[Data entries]
[Start of Attachment]

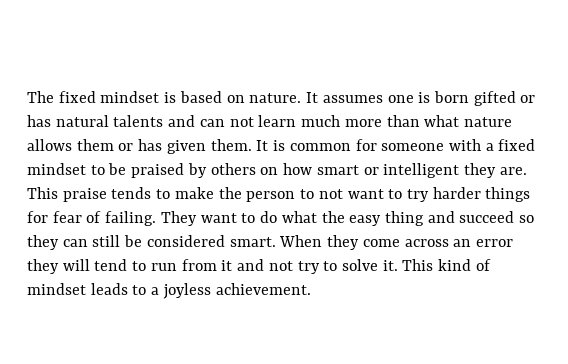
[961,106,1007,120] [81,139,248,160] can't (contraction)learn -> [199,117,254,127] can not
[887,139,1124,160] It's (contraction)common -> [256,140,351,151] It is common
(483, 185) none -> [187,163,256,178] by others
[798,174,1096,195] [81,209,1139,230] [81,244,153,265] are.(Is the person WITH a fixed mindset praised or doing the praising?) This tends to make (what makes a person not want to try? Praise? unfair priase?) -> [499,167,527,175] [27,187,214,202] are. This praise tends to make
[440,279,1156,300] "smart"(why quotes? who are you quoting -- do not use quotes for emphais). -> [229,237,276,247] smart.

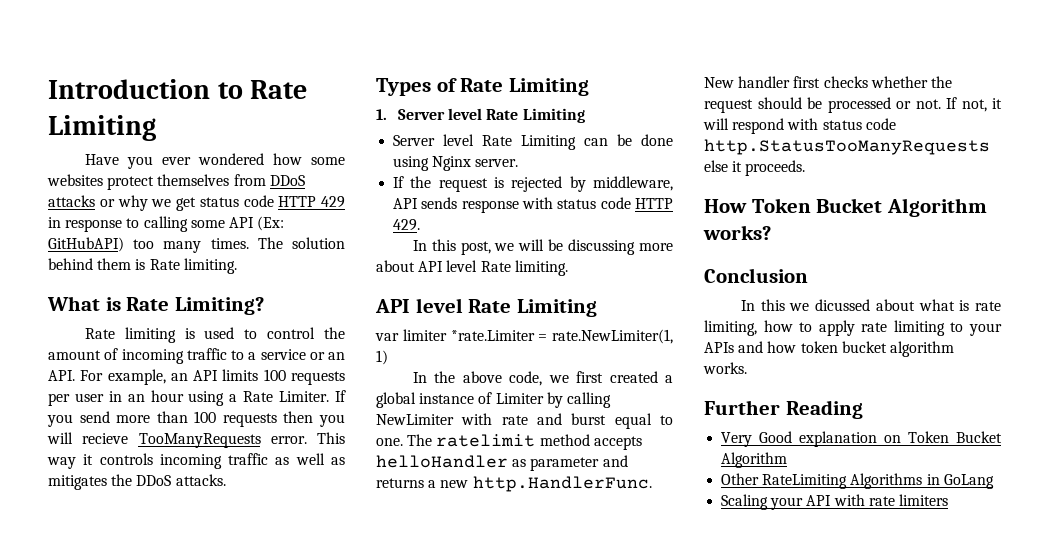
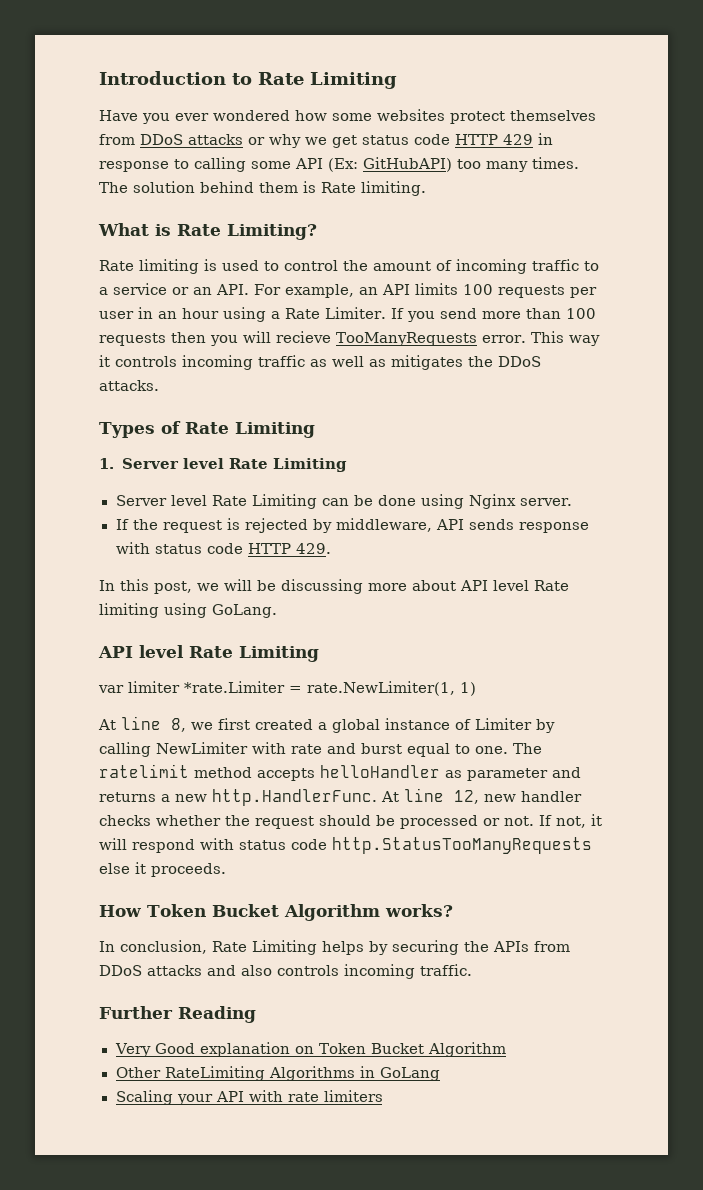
[514,260,568,276] limiting. -> [99,603,277,618] limiting using GoLang.
[412,371,543,386] In the above code, -> [98,716,186,732] At line 8,
[704,76,821,88] New handler first -> [381,788,582,804] At line 12, new handler
[704,268,808,283] [740,299,1001,311] [704,320,1002,336] [704,341,954,357] [703,362,747,374] // Conclusion // In this we dicussed about what is rate limiting, how to apply rate limiting to your APIs and how token bucket algorithm works. -> [99,940,570,955] [99,964,472,979] // In conclusion, Rate Limiting helps by securing the APIs from DDoS attacks and also controls incoming traffic.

[End of Attachment]

EXERCISE REQUIREMENTS | Starting with the line with "(483, 185) none" above and going on through the line with "-> [229,237,276,247] smart.", transcribe every line exactly, both ends included, and add nothing.

WRITTEN SOLUTION |
(483, 185) none -> [187,163,256,178] by others
[798,174,1096,195] [81,209,1139,230] [81,244,153,265] are.(Is the person WITH a fixed mindset praised or doing the praising?) This tends to make (what makes a person not want to try? Praise? unfair priase?) -> [499,167,527,175] [27,187,214,202] are. This praise tends to make
[440,279,1156,300] "smart"(why quotes? who are you quoting -- do not use quotes for emphais). -> [229,237,276,247] smart.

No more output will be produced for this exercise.